La semana que viene, el equipo directivo de D-Wave Quantum subirá al estrado de dos conferencias sectoriales de primer nivel —primero en la de semiconductores de Needham el 20 de agosto y, siete días después, en el congreso tecnológico de Deutsche Bank en Dana Point—. Esas citas llegan en un momento delicado: la compañía acaba de presentar unas cifras trimestrales que el mercado recibió con frialdad, y ahora necesita convencer a los inversores institucionales de que el relato de crecimiento va por delante de la realidad contable.

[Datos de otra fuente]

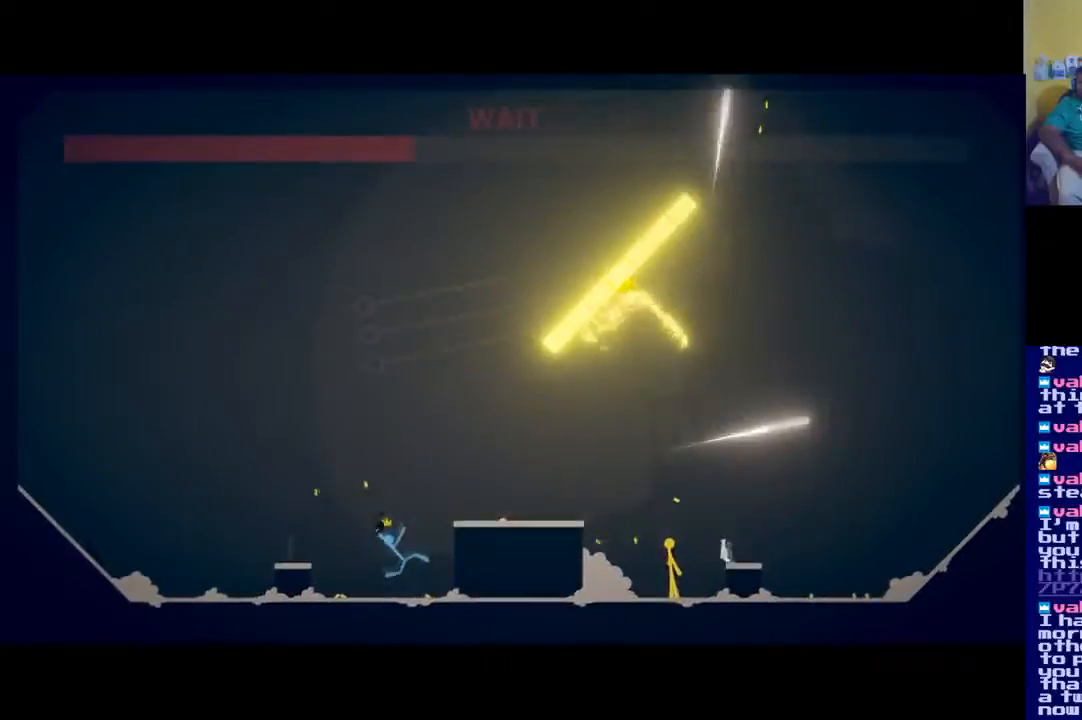
{"buttons": [], "left_stick": "center", "right_stick": "up", "events": [[16, "X", "down"], [383, "X", "up"]]}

La brecha entre lo facturado y lo contratado
Los números del segundo trimestre no invitan al optimismo inmediato. D-Wave registró unos ingresos de 3,1 millones de dólares, sensiblemente por debajo de los 4,03 millones que esperaba el consenso. La pérdida ajustada por acción alcanzó los 13 centavos, frente a los 9 que anticipaban los analistas. En la sesión previa a la apertura del mercado, el título llegó a ceder un 12,34%.
Sin embargo, quienes miran más allá de la cuenta de resultados encuentran un dato que cambia el enfoque: los pedidos (bookings) del primer semestre se dispararon más de un 1.120% interanual, hasta los 35,5 millones de dólares. Solo en el trimestre, las contrataciones crecieron un 59% hasta los 2,1 millones, y los ingresos recurrentes por suscripción del negocio QCaaS avanzaron un 50%.
La dirección atribuye parte del desfase en la facturación a la propia naturaleza del negocio: dos entregas de sistemas previstas para 2026 concentrarán la mayor parte de sus ingresos asociados en el cuarto trimestre. Dicho de otro modo, la compañía está firmando contratos de gran tamaño cuya traducción contable llegará más tarde, un patrón habitual en empresas de esta fase de desarrollo.
AT&T amplía el perímetro de colaboración
En paralelo, la base de clientes de D-Wave ha recibido un impulso notable en las últimas semanas. La alianza con AT&T, que ya había logrado reducir el tiempo de procesamiento en tareas de optimización de red de aproximadamente una hora a menos de 15 segundos, se extiende ahora a nuevas áreas de la operadora.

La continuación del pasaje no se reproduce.